**Stored data entries:**
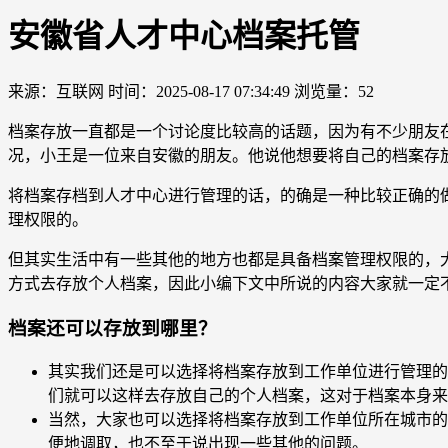
安徽省人才中心档案托管
来源：互联网
时间：2025-08-17 07:34:49
浏览量：52
档案存放一直都是一个讨论度比较高的话题，因为有不少朋友
况，小王是一位来自安徽的朋友。他说他想要将自己的档案存
将档案存档到人才中心进行管理的话，的确是一种比较正确的
理权限的。
但其实生活中有一些其他的地方也都是具备档案管理权限的，
方式去存放个人档案，因此小编下文中所说的内容大家就一定
档案还可以存放到哪里？
其实我们还是可以选择将档案存放到工作单位进行管理的
们就可以这样去存放自己的个人档案，这对于档案本身来
当然，大家也可以选择将档案存放到工作单位所在城市的
便地调取，也不至于说出现一些其他的问题。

**TASK TO CARRY OUT:** Each line from the one with "档案还可以存放到哪里？" through the end of the records above should be written out exactly. No other line should appear.

**RESULT OF THIS TASK:**
档案还可以存放到哪里？
其实我们还是可以选择将档案存放到工作单位进行管理的
们就可以这样去存放自己的个人档案，这对于档案本身来
当然，大家也可以选择将档案存放到工作单位所在城市的
便地调取，也不至于说出现一些其他的问题。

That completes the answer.